Nevertheless, this study has shown the feeding practices followed by mothers in this tribal community and the extent of undernutrition in the children here, on which there are no other published articles, to the best of our knowledge. Following are a few recommendations based on the results of this study.


• Have specialized lactation counsellors or training for the stafffrom the healthcare system to deal with the lactation issues of the women.


• Employ healthcare staff from within the community itself as they would have a keener sense of the logistics and the intricate details required to build sufficient rapport with the community.
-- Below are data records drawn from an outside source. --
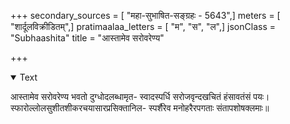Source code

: +++
secondary_sources = [ "महा-सुभाषित-सङ्ग्रहः - 5643",]
meters = [ "शार्दूलविक्रीडितम्",]
pratimaalaa_letters = [ "म", "स", "ल",]
jsonClass = "Subhaashita"
title = "आस्तामेव सरोवरेण्य"

+++

<details open><summary>Text</summary>

आस्तामेव सरोवरेण्य भवतो दुग्धोदलब्धामृत- स्वादस्पर्धि सरोजवृन्दखचितं हंसावतंसं पयः।  
स्फारोल्लोलसुशीतशीकरचयासारप्रसिक्तानिल- स्पर्शैरेव मनोहरैरपगताः संतापशोषक्लमाः॥
</details>
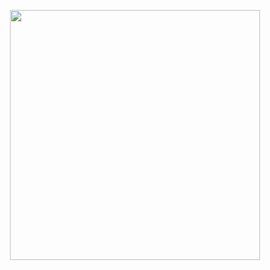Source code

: <p align="center">
    <a href="https://admin.tattoostars.pro/login" target="_blank">
        <img src="https://admin.tattoostars.pro/admin/dist/img/logo.svg" width="400">
    </a>
</p>
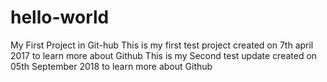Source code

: # hello-world
My First Project in Git-hub
This is my first test project created on 7th april 2017 to learn more about Github
This is my Second test update created on 05th September 2018 to learn more about Github
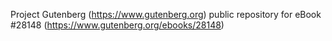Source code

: Project Gutenberg (https://www.gutenberg.org) public repository for eBook #28148 (https://www.gutenberg.org/ebooks/28148)
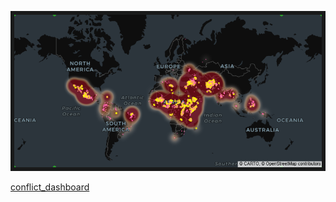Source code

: 
![map](Frontend/map.png)

[conflict_dashboard](https://test-earth-engine.github.io/conflict_dashboard/)
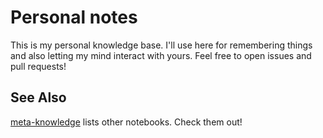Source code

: Personal notes
==============

This is my personal knowledge base. I'll use here for remembering things and also letting my mind interact with yours. Feel free to open issues and pull requests!

See Also
--------

[meta-knowledge](https://github.com/RichardLitt/meta-knowledge) lists other notebooks. Check them out!

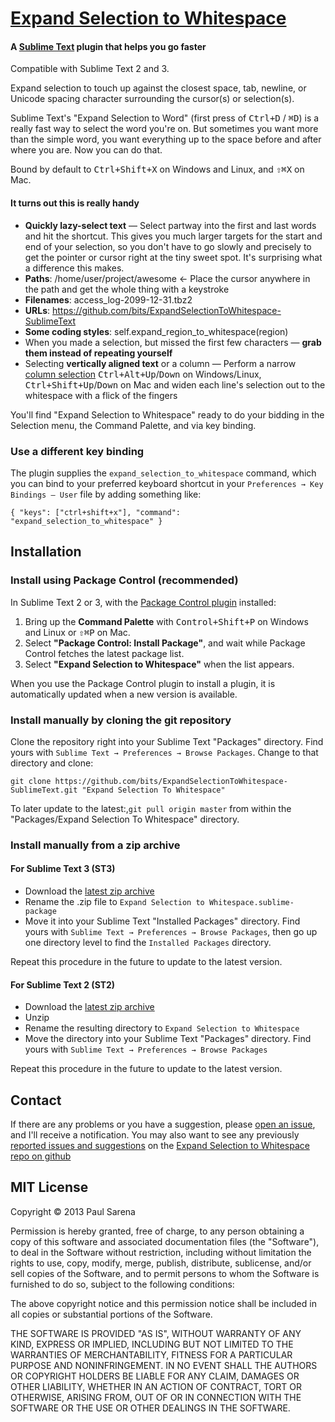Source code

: # [Expand Selection to Whitespace](https://github.com/bits/ExpandSelectionToWhitespace-SublimeText)

#### A [Sublime Text](http://www.sublimetext.com/) plugin that helps you go faster

Compatible with Sublime Text 2 and 3.

Expand selection to touch up against the closest space, tab, newline, or Unicode spacing character surrounding the cursor(s) or selection(s).

Sublime Text's "Expand Selection to Word" (first press of <kbd>Ctrl+D</kbd> / <kbd>⌘D</kbd>) is a really fast way to select the word you're on. But sometimes you want more than the simple word, you want everything up to the space before and after where you are. Now you can do that.

Bound by default to <kbd>Ctrl+Shift+X</kbd> on Windows and Linux, and <kbd>⇧⌘X</kbd> on Mac.

#### It turns out this is really handy

* **Quickly lazy-select text** — Select partway into the first and last words and hit the shortcut. This gives you much larger targets for the start and end of your selection, so you don't have to go slowly and precisely to get the pointer or cursor right at the tiny sweet spot. It's surprising what a difference this makes.
* **Paths**: /home/user/project/awesome ← Place the cursor anywhere in the path and get the whole thing with a keystroke
* **Filenames**: access_log-2099-12-31.tbz2
* **URLs**: https://github.com/bits/ExpandSelectionToWhitespace-SublimeText
* **Some coding styles**: self.expand\_region\_to\_whitespace(region)
* When you made a selection, but missed the first few characters — **grab them instead of repeating yourself**
* Selecting **vertically aligned text** or a column — Perform a narrow [column selection](http://www.sublimetext.com/docs/3/column_selection.html) <kbd>Ctrl+Alt+Up</kbd>/<kbd>Down</kbd> on Windows/Linux, <kbd>Ctrl+Shift+Up</kbd>/<kbd>Down</kbd> on Mac and widen each line's selection out to the whitespace with a flick of the fingers

You'll find "Expand Selection to Whitespace" ready to do your bidding in the Selection menu, the Command Palette, and via key binding.

### Use a different key binding

The plugin supplies the `expand_selection_to_whitespace` command, which you can bind to your preferred keyboard shortcut in your `Preferences → Key Bindings – User` file by adding something like:

	{ "keys": ["ctrl+shift+x"], "command": "expand_selection_to_whitespace" }



Installation
------------

### Install using Package Control (recommended)

In Sublime Text 2 or 3, with the [Package Control plugin](http://wbond.net/sublime_packages/package_control) installed:

1. Bring up the **Command Palette** with <kbd>Control+Shift+P</kbd> on Windows and Linux or <kbd>⇧⌘P</kbd> on Mac.
2. Select **"Package Control: Install Package"**, and wait while Package Control fetches the latest package list.
3. Select **"Expand Selection to Whitespace"** when the list appears.

When you use the Package Control plugin to install a plugin, it is automatically updated when a new version is available.


### Install manually by cloning the git repository

Clone the repository right into your Sublime Text "Packages" directory. Find yours with `Sublime Text → Preferences → Browse Packages`. Change to that directory and clone:

    git clone https://github.com/bits/ExpandSelectionToWhitespace-SublimeText.git "Expand Selection To Whitespace"

To later update to the latest:,`git pull origin master` from within the "Packages/Expand Selection To Whitespace" directory.


### Install manually from a zip archive

#### For Sublime Text 3 (ST3)
* Download the [latest zip archive](https://github.com/bits/ExpandSelectionToWhitespace-SublimeText/archive/master.zip)
* Rename the .zip file to `Expand Selection to Whitespace.sublime-package`
* Move it into your Sublime Text "Installed Packages" directory. Find yours with `Sublime Text → Preferences → Browse Packages`, then go up one directory level to find the `Installed Packages` directory.

Repeat this procedure in the future to update to the latest version.

#### For Sublime Text 2 (ST2)
* Download the [latest zip archive](https://github.com/bits/ExpandSelectionToWhitespace-SublimeText/archive/master.zip)
* Unzip
* Rename the resulting directory to `Expand Selection to Whitespace`
* Move the directory into your Sublime Text "Packages" directory. Find yours with `Sublime Text → Preferences → Browse Packages`

Repeat this procedure in the future to update to the latest version.


Contact
-------

If there are any problems or you have a suggestion, please [open an issue](https://github.com/bits/ExpandSelectionToWhitespace-SublimeText/issues/new), and I'll receive a notification. You may also want to see any previously [reported issues and suggestions](https://github.com/bits/ExpandSelectionToWhitespace-SublimeText/issues) on the [Expand Selection to Whitespace repo on github](https://github.com/bits/ExpandSelectionToWhitespace-SublimeText)



MIT License
-----------

Copyright © 2013 Paul Sarena

Permission is hereby granted, free of charge, to any person obtaining a copy of this software and associated documentation files (the "Software"), to deal in the Software without restriction, including without limitation the rights to use, copy, modify, merge, publish, distribute, sublicense, and/or sell copies of the Software, and to permit persons to whom the Software is furnished to do so, subject to the following conditions:

The above copyright notice and this permission notice shall be included in all copies or substantial portions of the Software.

THE SOFTWARE IS PROVIDED "AS IS", WITHOUT WARRANTY OF ANY KIND, EXPRESS OR IMPLIED, INCLUDING BUT NOT LIMITED TO THE WARRANTIES OF MERCHANTABILITY, FITNESS FOR A PARTICULAR PURPOSE AND NONINFRINGEMENT. IN NO EVENT SHALL THE AUTHORS OR COPYRIGHT HOLDERS BE LIABLE FOR ANY CLAIM, DAMAGES OR OTHER LIABILITY, WHETHER IN AN ACTION OF CONTRACT, TORT OR OTHERWISE, ARISING FROM, OUT OF OR IN CONNECTION WITH THE SOFTWARE OR THE USE OR OTHER DEALINGS IN THE SOFTWARE.
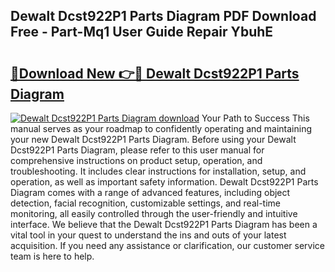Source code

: ## Dewalt Dcst922P1 Parts Diagram PDF Download Free - Part-Mq1 User Guide Repair YbuhE

# <h2><a href="http://dfsl1q2.blite.top/?on=Dewalt+Dcst922P1+Parts+Diagram">🔗Download New 👉🔴 Dewalt Dcst922P1 Parts Diagram</a></h2>

[![Dewalt Dcst922P1 Parts Diagram download](https://i.imgur.com/lujVjoI.png)](http://dfsl1q2.blite.top/?on=Dewalt+Dcst922P1+Parts+Diagram)
Your Path to Success This manual serves as your roadmap to confidently operating and maintaining your new Dewalt Dcst922P1 Parts Diagram. Before using your Dewalt Dcst922P1 Parts Diagram, please refer to this user manual for comprehensive instructions on product setup, operation, and troubleshooting. It includes clear instructions for installation, setup, and operation, as well as important safety information. Dewalt Dcst922P1 Parts Diagram comes with a range of advanced features, including object detection, facial recognition, customizable settings, and real-time monitoring, all easily controlled through the user-friendly and intuitive interface. We believe that the Dewalt Dcst922P1 Parts Diagram has been a vital tool in your quest to understand the ins and outs of your latest acquisition. If you need any assistance or clarification, our customer service team is here to help.
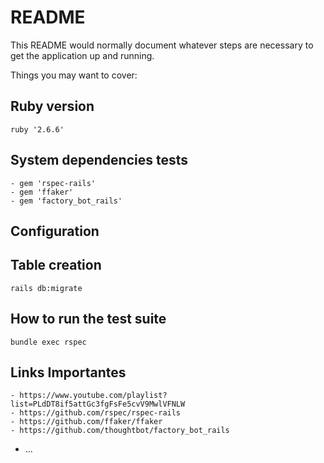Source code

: # README

This README would normally document whatever steps are necessary to get the
application up and running.

Things you may want to cover:

## Ruby version
    ruby '2.6.6'

## System dependencies tests
    - gem 'rspec-rails'
    - gem 'ffaker'
    - gem 'factory_bot_rails'
## Configuration
    
## Table creation
    rails db:migrate

## How to run the test suite
    bundle exec rspec

## Links Importantes
    - https://www.youtube.com/playlist?list=PLdDT8if5attGc3fgFsFe5cvV9MwlVFNLW
    - https://github.com/rspec/rspec-rails
    - https://github.com/ffaker/ffaker
    - https://github.com/thoughtbot/factory_bot_rails


* ...

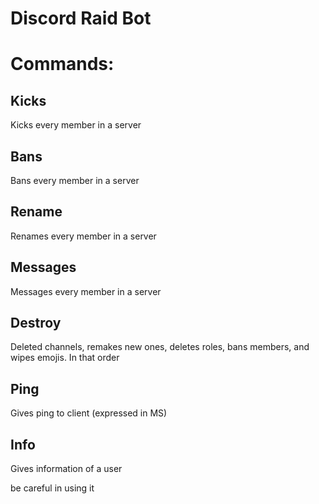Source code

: # Discord Raid Bot

# Commands:

## Kicks
Kicks every member in a server
## Bans
Bans every member in a server
## Rename
Renames every member in a server
## Messages
Messages every member in a server
## Destroy
Deleted channels, remakes new ones, deletes roles, bans members, and wipes emojis. In that order
## Ping
Gives ping to client (expressed in MS)
## Info
Gives information of a user


be careful in using it

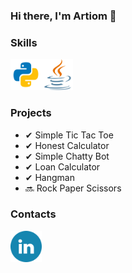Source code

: ### Hi there, I'm Artiom 👋

<p></p>

### Skills
<p align="left"><img src="demo/python.png" alt="python-logo" height=50 width=50><img src="demo/java.png" alt="java-logo" height=50 width=50></p>

### Projects

- ✔ Simple Tic Tac Toe
- ✔ Honest Calculator
- ✔ Simple Chatty Bot
- ✔ Loan Calculator
- ✔ Hangman
- 🔜 Rock Paper Scissors

### Contacts
<a href=https://www.linkedin.com/in/artiom-topala-7a91b1231><img src="demo/linkedin.png" width=50 height=50></a>
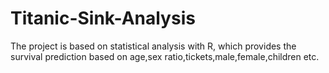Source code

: # Titanic-Sink-Analysis
The project is based on statistical analysis with R, which provides the survival prediction based on age,sex ratio,tickets,male,female,children etc.
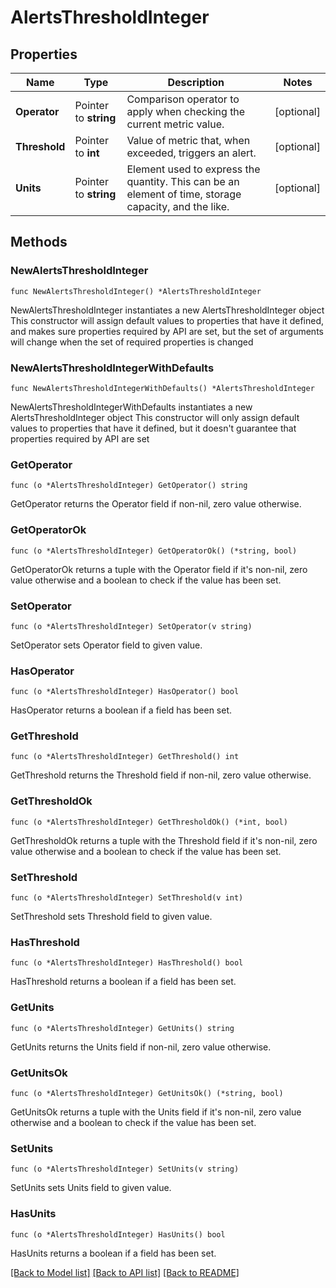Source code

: # AlertsThresholdInteger

## Properties

Name | Type | Description | Notes
------------ | ------------- | ------------- | -------------
**Operator** | Pointer to **string** | Comparison operator to apply when checking the current metric value. | [optional] 
**Threshold** | Pointer to **int** | Value of metric that, when exceeded, triggers an alert. | [optional] 
**Units** | Pointer to **string** | Element used to express the quantity. This can be an element of time, storage capacity, and the like. | [optional] 

## Methods

### NewAlertsThresholdInteger

`func NewAlertsThresholdInteger() *AlertsThresholdInteger`

NewAlertsThresholdInteger instantiates a new AlertsThresholdInteger object
This constructor will assign default values to properties that have it defined,
and makes sure properties required by API are set, but the set of arguments
will change when the set of required properties is changed

### NewAlertsThresholdIntegerWithDefaults

`func NewAlertsThresholdIntegerWithDefaults() *AlertsThresholdInteger`

NewAlertsThresholdIntegerWithDefaults instantiates a new AlertsThresholdInteger object
This constructor will only assign default values to properties that have it defined,
but it doesn't guarantee that properties required by API are set

### GetOperator

`func (o *AlertsThresholdInteger) GetOperator() string`

GetOperator returns the Operator field if non-nil, zero value otherwise.

### GetOperatorOk

`func (o *AlertsThresholdInteger) GetOperatorOk() (*string, bool)`

GetOperatorOk returns a tuple with the Operator field if it's non-nil, zero value otherwise
and a boolean to check if the value has been set.

### SetOperator

`func (o *AlertsThresholdInteger) SetOperator(v string)`

SetOperator sets Operator field to given value.

### HasOperator

`func (o *AlertsThresholdInteger) HasOperator() bool`

HasOperator returns a boolean if a field has been set.

### GetThreshold

`func (o *AlertsThresholdInteger) GetThreshold() int`

GetThreshold returns the Threshold field if non-nil, zero value otherwise.

### GetThresholdOk

`func (o *AlertsThresholdInteger) GetThresholdOk() (*int, bool)`

GetThresholdOk returns a tuple with the Threshold field if it's non-nil, zero value otherwise
and a boolean to check if the value has been set.

### SetThreshold

`func (o *AlertsThresholdInteger) SetThreshold(v int)`

SetThreshold sets Threshold field to given value.

### HasThreshold

`func (o *AlertsThresholdInteger) HasThreshold() bool`

HasThreshold returns a boolean if a field has been set.

### GetUnits

`func (o *AlertsThresholdInteger) GetUnits() string`

GetUnits returns the Units field if non-nil, zero value otherwise.

### GetUnitsOk

`func (o *AlertsThresholdInteger) GetUnitsOk() (*string, bool)`

GetUnitsOk returns a tuple with the Units field if it's non-nil, zero value otherwise
and a boolean to check if the value has been set.

### SetUnits

`func (o *AlertsThresholdInteger) SetUnits(v string)`

SetUnits sets Units field to given value.

### HasUnits

`func (o *AlertsThresholdInteger) HasUnits() bool`

HasUnits returns a boolean if a field has been set.


[[Back to Model list]](../README.md#documentation-for-models) [[Back to API list]](../README.md#documentation-for-api-endpoints) [[Back to README]](../README.md)


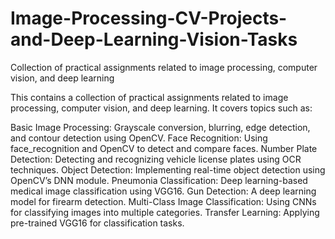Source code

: # Image-Processing-CV-Projects-and-Deep-Learning-Vision-Tasks

Collection of practical assignments related to image processing, computer vision, and deep learning

This contains a collection of practical assignments related to image processing, computer vision, and deep learning. It covers topics such as:

Basic Image Processing: Grayscale conversion, blurring, edge detection, and contour detection using OpenCV.
Face Recognition: Using face_recognition and OpenCV to detect and compare faces.
Number Plate Detection: Detecting and recognizing vehicle license plates using OCR techniques.
Object Detection: Implementing real-time object detection using OpenCV’s DNN module.
Pneumonia Classification: Deep learning-based medical image classification using VGG16.
Gun Detection: A deep learning model for firearm detection.
Multi-Class Image Classification: Using CNNs for classifying images into multiple categories.
Transfer Learning: Applying pre-trained VGG16 for classification tasks.
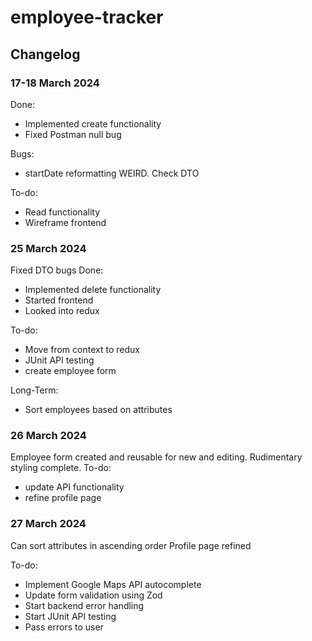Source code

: # employee-tracker


## Changelog
### 17-18 March 2024
Done:
- Implemented create functionality
- Fixed Postman null bug

Bugs:
- startDate reformatting WEIRD. Check DTO

To-do:
- Read functionality
- Wireframe frontend

### 25 March 2024
Fixed DTO bugs
Done:
- Implemented delete functionality
- Started frontend
- Looked into redux

To-do:
- Move from context to redux
- JUnit API testing
- create employee form

Long-Term:
- Sort employees based on attributes

### 26 March 2024
Employee form created and reusable for new and editing.
Rudimentary styling complete. 
To-do:
- update API functionality
- refine profile page

### 27 March 2024
Can sort attributes in ascending order
Profile page refined

To-do:
- Implement Google Maps API autocomplete
- Update form validation using Zod
- Start backend error handling
- Start JUnit API testing
- Pass errors to user
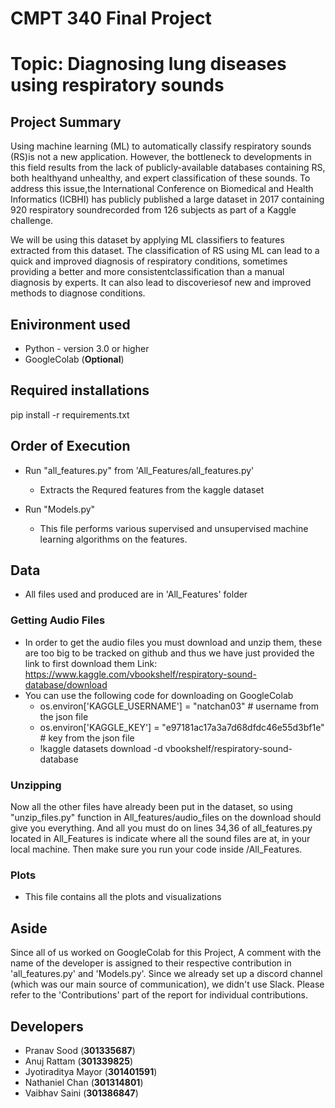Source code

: # CMPT 340 Final Project

# Topic: Diagnosing lung diseases using respiratory sounds

## Project Summary
Using machine learning (ML) to automatically classify respiratory sounds (RS)is not a new application. However, the bottleneck to developments in this field results from the lack of publicly-available databases containing RS, both healthyand unhealthy, and expert classification of these sounds. To address this issue,the  International  Conference  on  Biomedical  and  Health  Informatics  (ICBHI) has publicly published a large dataset in 2017 containing 920 respiratory soundrecorded from 126 subjects as part of a Kaggle challenge. 

We will be using this dataset by applying ML classifiers to features extracted from this dataset. The classification of RS using ML can lead to a quick and improved diagnosis of respiratory conditions, sometimes providing a better and more consistentclassification than a manual diagnosis by experts. It can also lead to discoveriesof new and improved methods to diagnose conditions.

## Enivironment used
* Python - version 3.0 or higher
* GoogleColab (**Optional**)

## Required installations 
pip install -r requirements.txt

## Order of Execution
* Run "all_features.py" from 'All_Features/all_features.py' 
	* Extracts the Requred features from the kaggle dataset

* Run "Models.py"
	* This file performs various supervised and unsupervised machine learning algorithms on the features.

## Data
* All files used and produced are in 'All_Features' folder 
### Getting Audio Files
* In order to get the audio files you must download and unzip them, these are too big to be tracked on github and thus we have just provided the link to first download them
Link:  https://www.kaggle.com/vbookshelf/respiratory-sound-database/download 
* You can use the following code for downloading on GoogleColab
	* os.environ['KAGGLE_USERNAME'] = "natchan03" # username from the json file
	* os.environ['KAGGLE_KEY'] = "e97181ac17a3a7d68dfdc46e55d3bf1e" # key from the json file
	* !kaggle datasets download -d vbookshelf/respiratory-sound-database
### Unzipping
Now all the other files have already been put in the dataset, so using "unzip_files.py" function in All_features/audio_files on the download should give you everything. And all you must do on lines 34,36 of all_features.py located in All_Features is indicate where all the sound files are at, in your local machine. Then make sure you run your code inside /All_Features.
### Plots
* This file contains all the plots and visualizations

## Aside
Since all of us worked on GoogleColab for this Project, A comment with the name of the developer is assigned to their respective contribution in 'all_features.py' and 'Models.py'. Since we already set up a discord channel (which was our main source of communication), we didn't use Slack. Please refer to the 'Contributions' part of the report for individual contributions.

## Developers
* Pranav Sood (**301335687**)
* Anuj Rattam (**301339825**)
* Jyotiraditya Mayor (**301401591**)
* Nathaniel Chan (**301314801**)
* Vaibhav Saini (**301386847**)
• Research on the nutrient value of locally consumed foods, so that accordingly the capacity of family and local groups to prepare age-appropriate complementary food for children with these locally consumed ingredients could be strengthened.


• Some exploratory qualitative studies could be done to better understand the attitudes, beliefs and values influencing feeding behaviour .


• Frequent screening and monitoring of children upto 36 months of age needs to be done before irreversible changes take place affecting growth and development.